Tire pressure is a very important issue where fuel economy is concerned. In general as your vehicle’s tires contact the road the friction between the rubber and pavement slows the vehicle down. This is termed rolling resistance. In general, the lower your rolling resistance the longer your car will coast on a road without the need for additional gas. This increases your gas mileage. So by increasing your tire pressure you will decrease rolling resistance and raise your fuel economy. Keep the following guidelines in mind when increasing tire pressure to raise mpg’s:
1. It has been noted that for every 1 psi in tire pressure you can raise your gas mileage by .4 percent. The average tire pressure most people run is 32 psi. By raising your tire pressure to 37 psi you can increase your fuel economy by 2%.

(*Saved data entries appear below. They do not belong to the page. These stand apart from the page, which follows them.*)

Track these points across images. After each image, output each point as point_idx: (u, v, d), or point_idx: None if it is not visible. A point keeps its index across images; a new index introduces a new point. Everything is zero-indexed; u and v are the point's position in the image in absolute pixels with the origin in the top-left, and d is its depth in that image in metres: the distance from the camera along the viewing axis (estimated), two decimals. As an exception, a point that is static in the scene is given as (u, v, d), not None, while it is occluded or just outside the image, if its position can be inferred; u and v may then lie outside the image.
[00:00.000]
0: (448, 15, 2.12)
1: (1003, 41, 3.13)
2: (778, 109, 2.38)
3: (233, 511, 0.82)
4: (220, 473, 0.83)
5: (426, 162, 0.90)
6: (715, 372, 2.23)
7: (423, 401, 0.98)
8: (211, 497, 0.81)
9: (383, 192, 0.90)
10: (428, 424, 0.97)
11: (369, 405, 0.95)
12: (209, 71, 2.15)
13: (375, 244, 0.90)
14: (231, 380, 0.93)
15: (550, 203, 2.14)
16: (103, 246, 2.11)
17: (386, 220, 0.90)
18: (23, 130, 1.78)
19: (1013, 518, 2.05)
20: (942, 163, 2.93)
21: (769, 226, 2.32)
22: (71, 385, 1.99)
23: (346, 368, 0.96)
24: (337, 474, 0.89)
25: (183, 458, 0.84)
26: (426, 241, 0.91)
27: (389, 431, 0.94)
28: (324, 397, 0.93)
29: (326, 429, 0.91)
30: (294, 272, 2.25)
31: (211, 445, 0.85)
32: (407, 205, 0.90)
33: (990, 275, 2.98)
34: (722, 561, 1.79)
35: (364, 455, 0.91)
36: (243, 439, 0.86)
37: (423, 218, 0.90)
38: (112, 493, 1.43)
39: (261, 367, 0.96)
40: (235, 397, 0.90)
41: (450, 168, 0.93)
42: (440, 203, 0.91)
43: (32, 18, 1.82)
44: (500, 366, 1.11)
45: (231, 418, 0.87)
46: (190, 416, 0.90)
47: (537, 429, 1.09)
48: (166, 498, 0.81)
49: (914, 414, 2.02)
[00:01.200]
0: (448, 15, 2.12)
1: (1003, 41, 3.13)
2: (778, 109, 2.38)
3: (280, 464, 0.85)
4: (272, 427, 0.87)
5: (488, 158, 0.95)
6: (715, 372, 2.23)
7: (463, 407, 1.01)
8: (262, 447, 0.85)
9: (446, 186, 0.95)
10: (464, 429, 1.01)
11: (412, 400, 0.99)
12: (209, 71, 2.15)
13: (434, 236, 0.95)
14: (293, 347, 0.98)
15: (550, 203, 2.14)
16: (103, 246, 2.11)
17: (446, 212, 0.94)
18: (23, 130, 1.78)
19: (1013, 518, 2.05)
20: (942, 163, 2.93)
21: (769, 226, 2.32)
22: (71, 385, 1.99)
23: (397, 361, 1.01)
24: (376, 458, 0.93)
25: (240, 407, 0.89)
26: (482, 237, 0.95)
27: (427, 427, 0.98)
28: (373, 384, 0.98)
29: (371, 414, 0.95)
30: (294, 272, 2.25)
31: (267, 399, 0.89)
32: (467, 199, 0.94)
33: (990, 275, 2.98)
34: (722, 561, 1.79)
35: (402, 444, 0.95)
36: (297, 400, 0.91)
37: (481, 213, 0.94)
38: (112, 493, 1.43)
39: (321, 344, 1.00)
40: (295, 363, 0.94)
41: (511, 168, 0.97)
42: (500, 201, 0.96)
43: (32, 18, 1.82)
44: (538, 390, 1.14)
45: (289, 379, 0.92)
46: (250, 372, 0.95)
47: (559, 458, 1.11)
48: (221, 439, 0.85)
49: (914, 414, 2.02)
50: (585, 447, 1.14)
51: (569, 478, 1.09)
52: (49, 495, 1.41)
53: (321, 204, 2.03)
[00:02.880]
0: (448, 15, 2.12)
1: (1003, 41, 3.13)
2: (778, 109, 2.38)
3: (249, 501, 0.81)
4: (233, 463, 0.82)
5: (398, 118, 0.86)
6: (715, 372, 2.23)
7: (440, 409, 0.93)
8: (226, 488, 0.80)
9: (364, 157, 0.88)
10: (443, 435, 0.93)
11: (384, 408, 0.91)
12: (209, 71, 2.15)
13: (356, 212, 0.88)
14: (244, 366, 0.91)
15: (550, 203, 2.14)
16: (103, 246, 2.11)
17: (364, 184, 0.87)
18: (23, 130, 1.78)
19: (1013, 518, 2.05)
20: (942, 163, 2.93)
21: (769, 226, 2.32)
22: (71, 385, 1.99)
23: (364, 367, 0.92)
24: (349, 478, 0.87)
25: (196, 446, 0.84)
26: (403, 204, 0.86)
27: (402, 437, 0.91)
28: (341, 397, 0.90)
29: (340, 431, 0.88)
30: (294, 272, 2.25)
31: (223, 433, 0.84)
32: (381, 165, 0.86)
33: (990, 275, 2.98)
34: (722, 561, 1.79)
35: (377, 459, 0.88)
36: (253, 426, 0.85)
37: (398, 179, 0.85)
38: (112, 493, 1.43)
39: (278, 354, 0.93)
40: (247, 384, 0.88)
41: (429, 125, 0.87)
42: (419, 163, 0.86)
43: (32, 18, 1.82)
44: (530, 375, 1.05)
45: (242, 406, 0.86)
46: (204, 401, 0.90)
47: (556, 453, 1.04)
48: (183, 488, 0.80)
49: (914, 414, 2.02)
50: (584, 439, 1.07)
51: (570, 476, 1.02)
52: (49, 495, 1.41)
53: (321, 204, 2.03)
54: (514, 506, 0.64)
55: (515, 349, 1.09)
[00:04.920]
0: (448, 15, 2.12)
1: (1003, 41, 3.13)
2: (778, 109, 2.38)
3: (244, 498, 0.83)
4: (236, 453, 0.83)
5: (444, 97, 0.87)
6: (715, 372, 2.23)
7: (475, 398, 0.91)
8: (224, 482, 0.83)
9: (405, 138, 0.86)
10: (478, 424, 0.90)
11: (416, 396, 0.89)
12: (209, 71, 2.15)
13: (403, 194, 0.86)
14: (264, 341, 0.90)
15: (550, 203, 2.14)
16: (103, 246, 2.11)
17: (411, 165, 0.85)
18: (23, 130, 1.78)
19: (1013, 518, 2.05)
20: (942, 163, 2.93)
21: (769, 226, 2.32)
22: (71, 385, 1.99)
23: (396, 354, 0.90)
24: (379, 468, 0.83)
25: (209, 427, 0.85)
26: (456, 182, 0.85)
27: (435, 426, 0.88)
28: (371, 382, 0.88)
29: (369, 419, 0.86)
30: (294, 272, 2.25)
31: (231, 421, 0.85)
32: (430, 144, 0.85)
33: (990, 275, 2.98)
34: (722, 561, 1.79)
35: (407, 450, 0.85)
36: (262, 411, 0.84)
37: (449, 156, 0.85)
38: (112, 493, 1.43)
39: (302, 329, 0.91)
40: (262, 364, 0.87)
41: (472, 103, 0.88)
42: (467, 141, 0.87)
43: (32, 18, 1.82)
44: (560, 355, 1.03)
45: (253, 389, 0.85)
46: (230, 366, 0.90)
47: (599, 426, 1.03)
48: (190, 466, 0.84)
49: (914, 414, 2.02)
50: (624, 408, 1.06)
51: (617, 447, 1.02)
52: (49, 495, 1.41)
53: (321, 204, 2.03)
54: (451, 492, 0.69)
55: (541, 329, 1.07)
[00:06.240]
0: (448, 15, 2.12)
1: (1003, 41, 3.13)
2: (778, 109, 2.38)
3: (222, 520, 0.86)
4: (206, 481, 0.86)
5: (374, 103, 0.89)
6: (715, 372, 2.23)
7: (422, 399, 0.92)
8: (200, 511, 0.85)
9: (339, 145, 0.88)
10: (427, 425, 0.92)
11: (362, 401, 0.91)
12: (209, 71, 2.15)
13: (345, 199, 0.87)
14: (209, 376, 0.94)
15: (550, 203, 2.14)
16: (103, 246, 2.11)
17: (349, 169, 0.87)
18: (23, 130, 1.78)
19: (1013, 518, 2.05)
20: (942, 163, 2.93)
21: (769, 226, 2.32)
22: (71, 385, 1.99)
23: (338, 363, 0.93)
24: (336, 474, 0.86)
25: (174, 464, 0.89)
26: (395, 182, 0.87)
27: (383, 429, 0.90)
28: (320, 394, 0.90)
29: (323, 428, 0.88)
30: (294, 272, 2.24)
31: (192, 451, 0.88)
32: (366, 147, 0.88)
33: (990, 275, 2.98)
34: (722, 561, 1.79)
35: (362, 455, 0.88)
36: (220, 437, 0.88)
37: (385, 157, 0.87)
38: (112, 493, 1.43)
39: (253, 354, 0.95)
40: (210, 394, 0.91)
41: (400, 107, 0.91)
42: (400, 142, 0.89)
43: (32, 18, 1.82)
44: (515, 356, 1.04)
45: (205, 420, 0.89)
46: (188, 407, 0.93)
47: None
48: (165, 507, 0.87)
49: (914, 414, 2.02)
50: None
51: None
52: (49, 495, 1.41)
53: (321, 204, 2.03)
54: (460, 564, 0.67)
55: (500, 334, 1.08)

2. When raising your tire pressure, never exceed the value written on the sidewall of the tire (Max Pressure). This is a safety rating that should not be exceeded. For many cars the value is 44 psi for example. If you raise your pressure that high you may risk tire damage and premature tire wear.

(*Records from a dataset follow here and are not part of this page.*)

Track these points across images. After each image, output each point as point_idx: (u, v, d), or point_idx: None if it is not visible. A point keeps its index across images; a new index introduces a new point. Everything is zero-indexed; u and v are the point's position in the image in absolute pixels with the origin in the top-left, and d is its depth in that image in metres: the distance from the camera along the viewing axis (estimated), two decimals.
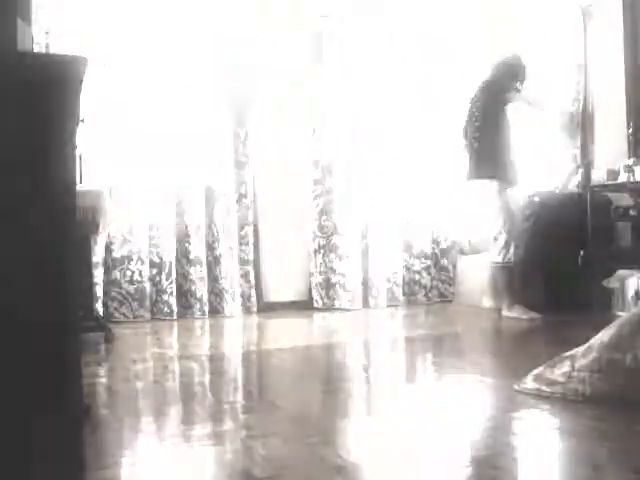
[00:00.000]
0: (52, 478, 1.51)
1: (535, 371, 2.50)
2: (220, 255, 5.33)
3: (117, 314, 4.93)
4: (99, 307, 4.80)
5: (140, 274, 5.01)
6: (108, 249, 4.98)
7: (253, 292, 5.44)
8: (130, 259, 5.02)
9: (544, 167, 5.90)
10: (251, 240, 5.47)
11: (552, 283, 4.91)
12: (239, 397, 2.72)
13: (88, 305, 3.80)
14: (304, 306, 5.51)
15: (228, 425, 2.22)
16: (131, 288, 4.99)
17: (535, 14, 5.85)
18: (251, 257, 5.47)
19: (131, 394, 2.74)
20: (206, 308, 5.21)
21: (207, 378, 3.05)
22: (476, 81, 5.23)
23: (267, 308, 5.48)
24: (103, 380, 2.94)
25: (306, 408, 2.45)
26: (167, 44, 5.22)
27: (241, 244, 5.44)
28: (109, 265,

When playing around with my tire pressure to
improve my mileage I settled on a conservative value between the normally run 32
psi and the sidewall maximum rated pressure of 44 psig. I used 37 psig in the
front and 35 psi in the rear. Remember to keep a 2 psi pressure differential
between the front and rear tires. You need this extra pressure in the front to
compensate for the extra weight from the engine and components in the front of
the vehicle. This will give your vehicle the most balanced ride.
Immediately when driving I noticed I was able to coast my car much longer without it slowing down. I was also able to accelerate much quicker while giving it less gas at the same time. The benefit was quite noticeable.